While post-Soviet Russia has never been a shining star of press freedom, Putin’s third presidential term, starting in 2012, marked the beginning of a series of new restrictions that have led to a nadir in strong journalism. And it’s not likely to get better any time soon. Or as Dr. Samuel Greene, director of King’s College London’s Russia Institute, told the Calvert Journal, as Russia faces rocky economic times and more conflict with the West, “the competition for Russians’ hearts and minds is growing more fierce and more fraught. And that is not a competition that the Kremlin is prepared to lose, almost whatever the cost.”
Unlike in Soviet times, when state control was overt and clear cut, Kremlin influence now operates as more of a continuum from the state-owned media (which includes all of the country’s major television networks and two of the three largest news agencies) to so-called independent media owned by Putin allies to a handful of publications operating without support from either the state or the state allies. Several outlets cater to a Russian audience but operate abroad to avoid some of the more obvious dangers of practicing journalism in Russia.
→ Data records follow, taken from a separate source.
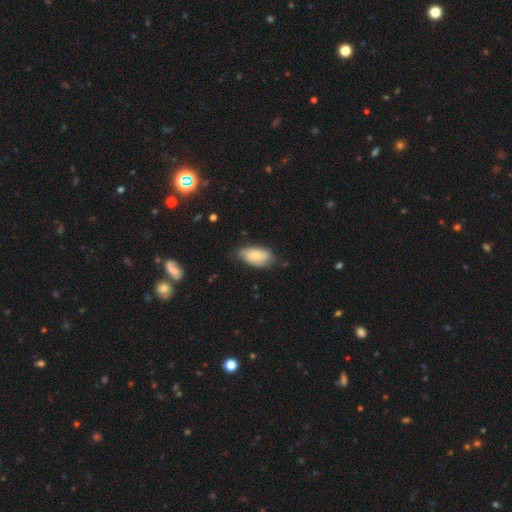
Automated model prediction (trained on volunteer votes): This is likely a smooth galaxy (68%). How rounded: clearly in between (93%). Merging: likely none (66%).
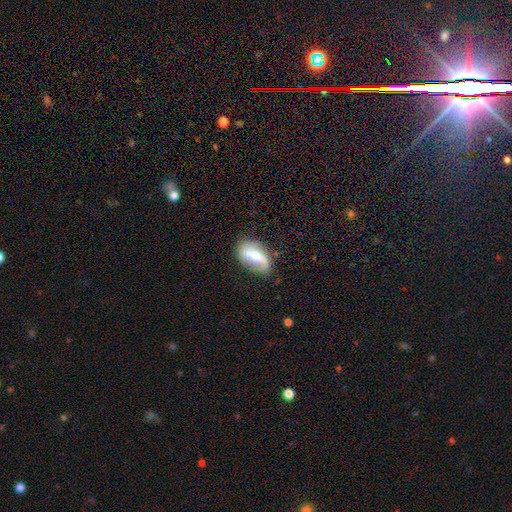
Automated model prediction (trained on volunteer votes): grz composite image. It shows a featured or disk galaxy (65%) with no bar (38%), spiral arms (76%) and a moderate central bulge (66%). Merging: none (61%).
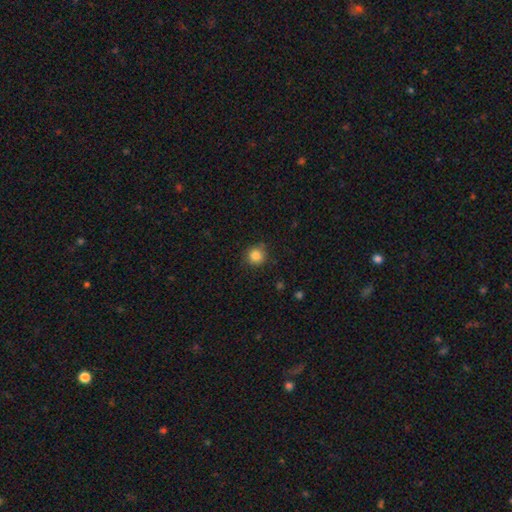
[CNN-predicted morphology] The model was most divided on "smooth or featured": smooth: 84%, star or artifact: 11%, featured or disk: 5%. More confident: how rounded — round (92%); merging — none (87%).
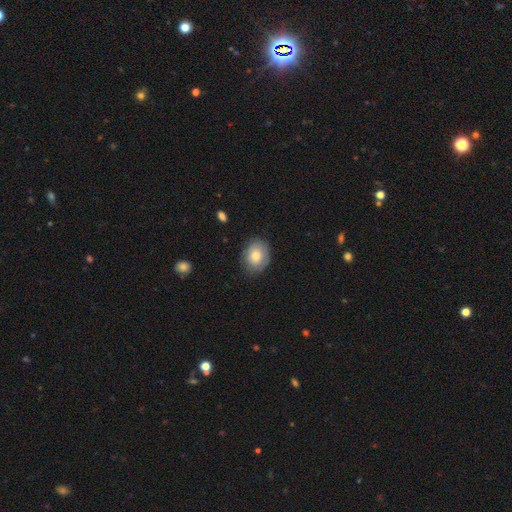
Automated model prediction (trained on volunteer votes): This is likely a smooth galaxy (76%). How rounded: possibly in between (57%). Merging: likely none (77%).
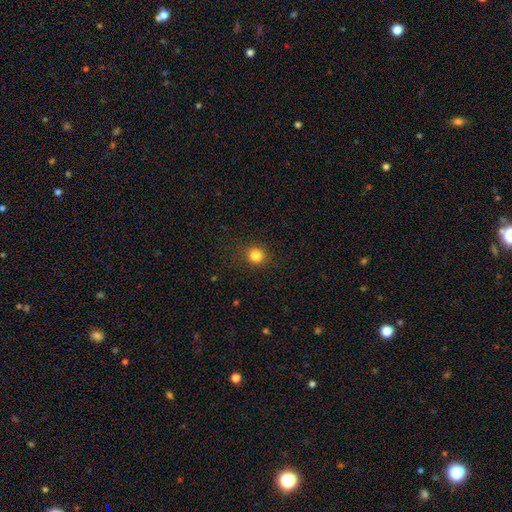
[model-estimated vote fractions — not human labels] Smooth or featured? smooth (84%)
How rounded? round (89%)
Merging? none (89%)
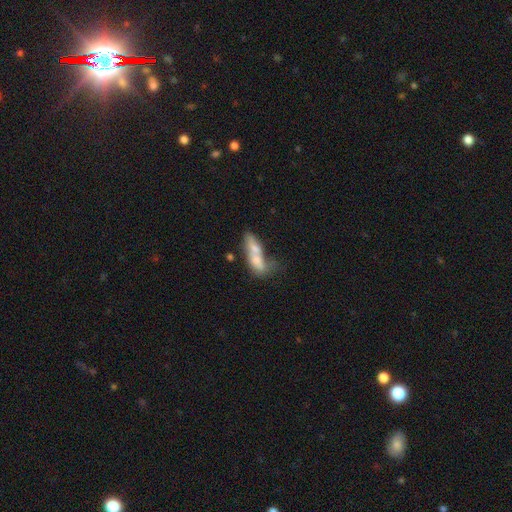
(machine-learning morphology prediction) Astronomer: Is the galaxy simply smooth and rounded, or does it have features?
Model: smooth — 55% (runner-up: featured or disk, 36%).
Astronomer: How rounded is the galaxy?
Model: in between — 55% (runner-up: cigar-shaped, 40%).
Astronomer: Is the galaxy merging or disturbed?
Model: merger — 55%.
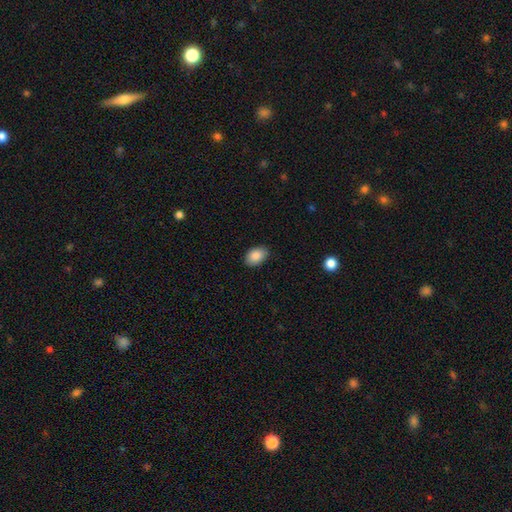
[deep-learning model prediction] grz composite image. It shows a smooth galaxy with no disk features (88%) that is in between round and cigar-shaped (84%). Merging: none (86%).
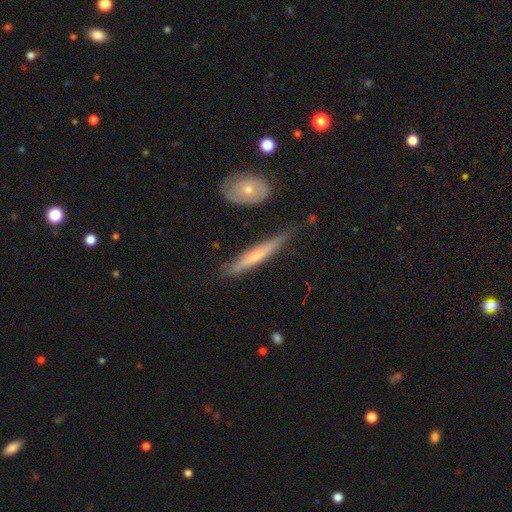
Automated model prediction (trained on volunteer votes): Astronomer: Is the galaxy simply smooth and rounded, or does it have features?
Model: featured or disk — 52% (runner-up: smooth, 42%).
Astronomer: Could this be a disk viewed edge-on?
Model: yes — 90%.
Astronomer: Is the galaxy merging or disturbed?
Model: none — 76%.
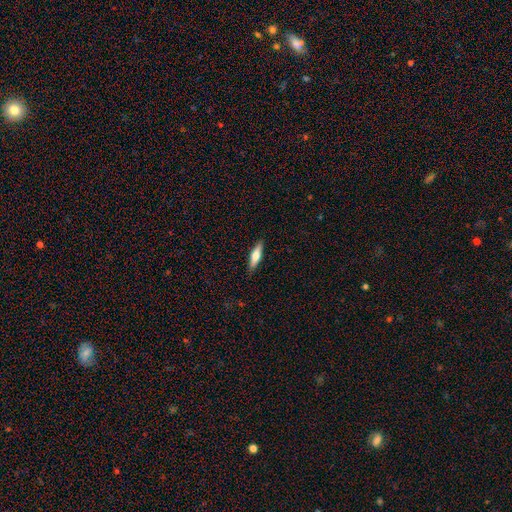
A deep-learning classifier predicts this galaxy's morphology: A smooth galaxy with no disk features (61%) that is cigar-shaped (66%).

Vote fractions:
- Smooth or featured? smooth: 61% / featured or disk: 33% / star or artifact: 6%
- How rounded? cigar-shaped: 66% / in between: 32% / round: 2%
- Merging? none: 88% / minor disturbance: 9% / major disturbance: 2% / merger: 1%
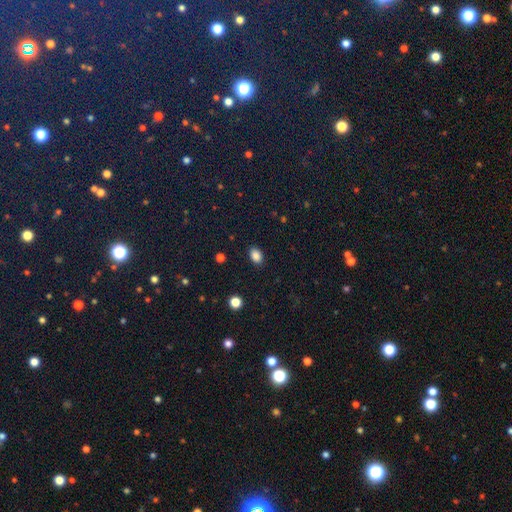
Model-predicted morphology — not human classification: This appears to be a smooth galaxy with no disk features (86%) that is in between round and cigar-shaped (78%). Merging: none (88%).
And change can come quickly: a mildly subversive outlet will have a sudden change in ownership, putting a Putin ally in charge and resulting in a hostile takeover of the newsroom.
‘The competition for Russians’ hearts and minds is growing more fierce and more fraught.’
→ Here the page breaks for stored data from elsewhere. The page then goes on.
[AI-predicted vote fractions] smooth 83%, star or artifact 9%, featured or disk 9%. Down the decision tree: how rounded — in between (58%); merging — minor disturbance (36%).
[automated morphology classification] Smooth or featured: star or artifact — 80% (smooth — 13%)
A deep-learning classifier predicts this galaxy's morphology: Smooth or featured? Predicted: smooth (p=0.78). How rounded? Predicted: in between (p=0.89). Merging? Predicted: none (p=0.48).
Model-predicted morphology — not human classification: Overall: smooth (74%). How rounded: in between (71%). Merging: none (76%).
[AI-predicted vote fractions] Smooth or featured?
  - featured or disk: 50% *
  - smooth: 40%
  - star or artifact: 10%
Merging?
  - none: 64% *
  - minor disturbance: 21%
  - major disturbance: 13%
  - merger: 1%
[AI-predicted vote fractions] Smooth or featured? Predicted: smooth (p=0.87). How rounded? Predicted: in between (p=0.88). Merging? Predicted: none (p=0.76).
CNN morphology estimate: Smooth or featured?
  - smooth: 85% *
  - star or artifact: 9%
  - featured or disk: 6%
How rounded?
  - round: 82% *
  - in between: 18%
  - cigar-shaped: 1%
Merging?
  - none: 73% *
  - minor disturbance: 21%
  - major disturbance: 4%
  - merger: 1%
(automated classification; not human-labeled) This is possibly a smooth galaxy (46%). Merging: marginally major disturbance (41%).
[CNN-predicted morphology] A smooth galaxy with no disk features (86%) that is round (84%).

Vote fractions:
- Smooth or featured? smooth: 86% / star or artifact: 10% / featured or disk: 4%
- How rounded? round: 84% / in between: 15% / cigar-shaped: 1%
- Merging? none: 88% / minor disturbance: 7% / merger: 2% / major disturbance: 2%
There are basic “values” by which all media must abide, from supporting Russia’s “Christian values” revival, its intervention in Syria and its annexation of Crimea. An unauthorized mention of Putin’s family can warrant action, as the outlet RBC discovered when it, alone among major Russian outlets, covered Panama Papers revelations relating to Putin’s daughter and son-in-law.
Sophisticated news consumers increasingly rely on Telegram, an encrypted service that operates like Twitter but with significantly more identity protection. Prominent Telegram channels often operate as news services and plenty of users have gained prominence for their government critiques. The government has banned the service, but has been unsuccessful in actually shutting it down so far. Some government officials even admit they still rely on the service for news. Meanwhile, rumors swirl that the government has bought off certain channels and users. The plot surrounding media independence is always thickening—but there’s nowhere to read about it.